Described as discriminatory and even "colonialist", the UK government had faced intense backlash over its refusal to recognise visitors as vaccinated unless they received their shots in a handful of select countries.

"I'm also making changes so travellers visiting England have fewer entry requirements, by recognising those with fully-vax status from 37 new countries and territories including India, Turkey and Ghana, treating them the same as UK fully vax passengers," Britain's Secretary of State for Transport Grant Shapps tweeted.

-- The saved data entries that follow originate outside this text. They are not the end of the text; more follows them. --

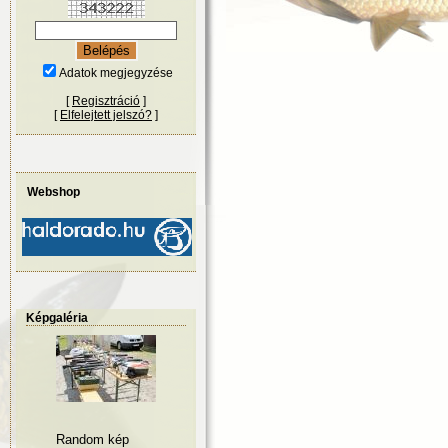
Adatok megjegyzése
[
Regisztráció
]
[
Elfelejtett jelszó?
]
Webshop
Képgaléria
Random kép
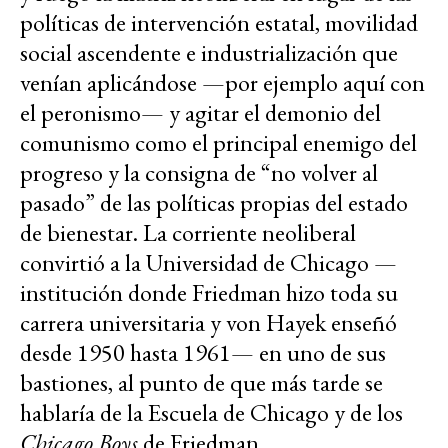
políticas de intervención estatal, movilidad
social ascendente e industrialización que
venían aplicándose —por ejemplo aquí con
el peronismo— y agitar el demonio del
comunismo como el principal enemigo del
progreso y la consigna de “no volver al
pasado” de las políticas propias del estado
de bienestar. La corriente neoliberal
convirtió a la Universidad de Chicago —
institución donde Friedman hizo toda su
carrera universitaria y von Hayek enseñó
desde 1950 hasta 1961— en uno de sus
bastiones, al punto de que más tarde se
hablaría de la Escuela de Chicago y de los
Chicago Boys
de Friedman.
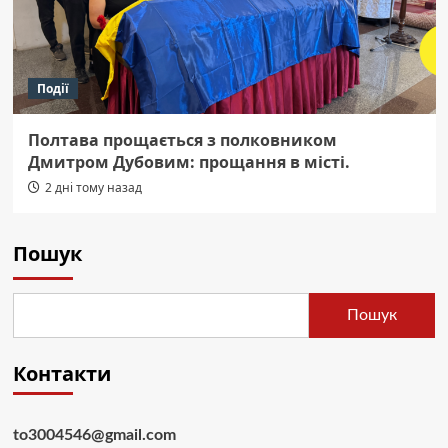
Події
Полтава прощається з полковником
Дмитром Дубовим: прощання в місті.
2 дні тому назад
Пошук
Пошук
Контакти
to3004546@gmail.com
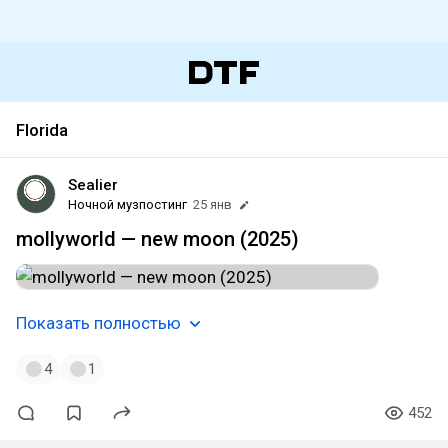
Florida
Sealier
Ночной музпостинг
25 янв
mollyworld — new moon (2025)
Показать полностью
4
1
452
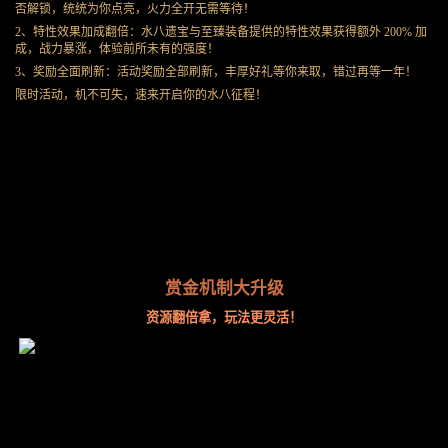
否解锁，统统为你点亮，火力全开无需等待！
2、特性效果加成翻倍：水八遗宝与至臻装备提供的特性效果获得额外 200% 加
成，战力暴涨，体验前所未有的强度！
3、奖励全面刷新：活动奖励全部刷新，丰厚好礼等你来取，错过再等一年！
限时活动，机不可失，速来开启你的水八征程！
赏金机制大升级
资源翻倍拿，玩法更灵活！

"The decision was taken after close technical cooperation between our ministries taking public health factors into account," a British High Commission spokesperson said in a statement on Thursday.

The spokesperson said the UK keeps efficacy data and information on vaccine rollout internationally under review, and has kept visa rules under constant review throughout the pandemic to keep borders open whilst gradually and safely restarting travel.

People who are not fully vaccinated with one of the four UK-recognised vaccines (Oxford/AstraZeneca, Pfizer BioNTech, Moderna, Janssen) or any formulation of these vaccines, including Covishield, must take a pre-departure test, and must take a Covid test on or before Day 2 and on or after Day 8, and self-isolate for 10 days. Travellers can also choose to shorten their home quarantine to around five days.